Bislang nutzen Physiker einen Rechentrick, um die gemessene Zerfallsrate zu erklären: Sie multiplizierten den theoretischen Wert mit einem Korrekturfaktor, sodass die Ergebnisse wieder zu den experimentellen Werten passten. Woher dieser Faktor kommt und wie er sich noch genauer bestimmen lässt, haben Peter Gysbers von der University of British Columbia in Vancouver und seine Kollegen nun mithilfe eines Supercomputers ermittelt. Das Team simulierte den Betazerfall von leichten und mittelschweren Elementen bis hin zu Zinn-100. Die komplizierten Berechnungen ergaben, dass für den Betazerfall auch bislang nicht berücksichtigte Wechselwirkungen eine Rolle spielen. Demnach können etwa zwei Protonen in ein Proton und ein Neutron zerfallen, oder ein Proton und ein Neutron zu zwei Neutronen werden.
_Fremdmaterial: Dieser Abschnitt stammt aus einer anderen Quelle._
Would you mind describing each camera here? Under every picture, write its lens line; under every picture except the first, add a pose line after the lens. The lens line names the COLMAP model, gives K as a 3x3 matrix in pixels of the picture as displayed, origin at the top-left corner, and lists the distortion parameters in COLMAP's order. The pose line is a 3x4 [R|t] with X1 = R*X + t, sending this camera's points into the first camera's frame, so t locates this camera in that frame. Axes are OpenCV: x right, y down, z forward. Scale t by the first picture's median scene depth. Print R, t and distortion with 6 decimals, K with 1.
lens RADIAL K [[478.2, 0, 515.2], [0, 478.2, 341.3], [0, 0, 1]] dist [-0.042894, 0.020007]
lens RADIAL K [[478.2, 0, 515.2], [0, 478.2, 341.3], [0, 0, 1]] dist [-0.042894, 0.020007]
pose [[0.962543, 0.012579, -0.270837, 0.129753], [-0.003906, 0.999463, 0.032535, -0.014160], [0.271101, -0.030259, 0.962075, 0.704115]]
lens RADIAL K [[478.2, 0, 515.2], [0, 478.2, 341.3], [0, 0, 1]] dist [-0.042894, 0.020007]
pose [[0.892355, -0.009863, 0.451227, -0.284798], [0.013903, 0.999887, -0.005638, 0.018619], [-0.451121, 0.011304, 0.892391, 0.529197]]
Die neue Studie eröffnet damit einen tieferen Einblick in Atomkerne. Ein möglichst präzises Verständnis des Betazerfalls ist beispielsweise für Experimente wichtig, die mithilfe sogenannter exotischer Betazerfälle nach Abweichungen vom Standardmodell der Teilchenphysik suchen. Vor allem der sogenannte neutrinolose Doppelbetazerfall würde auf neuartige Wechselwirkungen hinweisen. Die theoretischen Vorhersagen zu diesem Zerfall schwanken aber stark, je nachdem welches theoretische Modell die Wissenschaftler nutzen. Dank der nun entwickelten Berechnungsmethode sollten künftige Kalkulationen deutlich genauer ausfallen.